I know this woman’s life. She’s chronically overbooked and a self-admitted “organizational mess.” Unless this is the year she decides to sleep through, her miniplanner will never be adequate, even if she writes small.

By the second week in January that petite datebook will be at the bottom of a briefcase jammed so full with backup reminders it will bulge like a diaper bag.

And that is the point. A proper-sized datebook can double as a briefcase. Along with noting crucial names and times, it can be a stuff-book for lists, magazine clips, speech notes and parking tickets. Put a rubber band around it, tote it from office to home to synchronize with dental appointments and neighborhood open houses and you have taken command.

I think I would sooner lose my purse than my datebook. You can replace credit cards and lip gloss but a datebook keeps your life on track, of what’s coming, and just as important, what’s been.

Besides, if you use it to its full potential it becomes a journal, full of jottings and doodles, notes to yourself, last night’s dream, a reminder to find the video with Holly Hunter and Gena Rowlands, whose turn it is to buy lunch, whom you owe stamps to, which sauvignon blanc doesn’t give migraines and the hay fever pills that Helen uses.
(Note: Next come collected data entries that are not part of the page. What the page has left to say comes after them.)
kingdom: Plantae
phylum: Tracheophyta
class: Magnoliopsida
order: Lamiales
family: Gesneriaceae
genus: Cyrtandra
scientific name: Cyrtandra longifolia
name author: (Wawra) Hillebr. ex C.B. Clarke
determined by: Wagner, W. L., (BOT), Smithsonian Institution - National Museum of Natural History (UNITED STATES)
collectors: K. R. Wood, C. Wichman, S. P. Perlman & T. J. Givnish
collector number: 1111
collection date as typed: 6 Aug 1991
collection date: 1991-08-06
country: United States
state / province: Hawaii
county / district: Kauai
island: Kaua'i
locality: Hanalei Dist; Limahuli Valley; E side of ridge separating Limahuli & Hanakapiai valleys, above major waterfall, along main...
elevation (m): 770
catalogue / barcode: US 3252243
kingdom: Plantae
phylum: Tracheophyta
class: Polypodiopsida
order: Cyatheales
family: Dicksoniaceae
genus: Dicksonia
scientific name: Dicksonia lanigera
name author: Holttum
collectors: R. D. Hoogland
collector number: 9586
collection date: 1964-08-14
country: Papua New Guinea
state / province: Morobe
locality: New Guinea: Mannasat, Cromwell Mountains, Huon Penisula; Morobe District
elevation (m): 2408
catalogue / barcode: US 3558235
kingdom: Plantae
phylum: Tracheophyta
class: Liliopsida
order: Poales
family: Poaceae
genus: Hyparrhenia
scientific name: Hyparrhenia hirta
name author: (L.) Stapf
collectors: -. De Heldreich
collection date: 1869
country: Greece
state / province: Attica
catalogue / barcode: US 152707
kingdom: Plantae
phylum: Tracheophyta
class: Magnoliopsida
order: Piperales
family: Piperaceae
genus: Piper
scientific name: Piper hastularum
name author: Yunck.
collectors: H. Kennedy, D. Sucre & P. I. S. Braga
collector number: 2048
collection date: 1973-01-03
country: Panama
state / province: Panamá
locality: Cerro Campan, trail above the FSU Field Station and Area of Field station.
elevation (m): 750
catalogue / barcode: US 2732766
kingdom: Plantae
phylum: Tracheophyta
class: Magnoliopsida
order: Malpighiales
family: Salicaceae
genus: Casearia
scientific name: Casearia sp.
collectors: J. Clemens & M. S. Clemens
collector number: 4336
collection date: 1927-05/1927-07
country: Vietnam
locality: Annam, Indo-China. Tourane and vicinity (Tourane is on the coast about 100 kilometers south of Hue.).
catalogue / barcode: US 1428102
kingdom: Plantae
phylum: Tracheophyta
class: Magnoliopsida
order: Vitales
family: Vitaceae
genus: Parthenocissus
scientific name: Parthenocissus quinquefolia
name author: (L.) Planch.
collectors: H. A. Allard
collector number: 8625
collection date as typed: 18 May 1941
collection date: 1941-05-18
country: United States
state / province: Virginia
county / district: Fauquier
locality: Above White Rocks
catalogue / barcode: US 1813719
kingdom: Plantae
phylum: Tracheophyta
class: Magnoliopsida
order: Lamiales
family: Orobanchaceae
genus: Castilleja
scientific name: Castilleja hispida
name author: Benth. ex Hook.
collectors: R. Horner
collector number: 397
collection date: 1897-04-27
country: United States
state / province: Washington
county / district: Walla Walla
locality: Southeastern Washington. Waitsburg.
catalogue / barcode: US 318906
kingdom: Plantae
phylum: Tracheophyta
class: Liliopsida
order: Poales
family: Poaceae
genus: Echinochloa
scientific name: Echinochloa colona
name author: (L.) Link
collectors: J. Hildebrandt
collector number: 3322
It’s message central, a repository for the notes you carry in your pockets, the computer memos to yourself, the stick-on notes on the bathroom mirror, the naggers on the refrigerator door. By the end of the year everything that you once thought you needed to note in the last 12 months is there.

Now is the time when we transfer the stuff from one year into the next year’s book - and you thought there was nothing exciting to do on New Year’s.

These are big decisions, figuring out what to carry aboard and what to leave behind. The business card of a woman who leads hikes to Nepal. The 35 most erotic movies of all time, developed by a giggly group one midnight after lots of wine. A reminder from last summer to never call one friend on Thursdays because she gets edgy on deadline.

Some people plan their life with a little computer planner. Suggest dinner and they’ll beep in a code to see when they might have a window big enough to let you in. Others carry around those organizers shaped like a large meat loaf, categorized by such things as Goals and Projects, demonstrating that tightly scheduled sometimes gets confused with self-important.

I like the picture datebooks. On one side, spaces for Monday through Sunday and on the other, photos of some get-away world I can dream about when I’m on hold.

I also have a desk calendar that is good for a month at a glance. Mostly I use it to eat pizza bagels on. The other day I discovered it still said October and scrawled on it was the name of an Asian market that sells an ant repellent. Plus the blood pressure numbers from my last physical. Both will be moved into the book of essentials for 1997.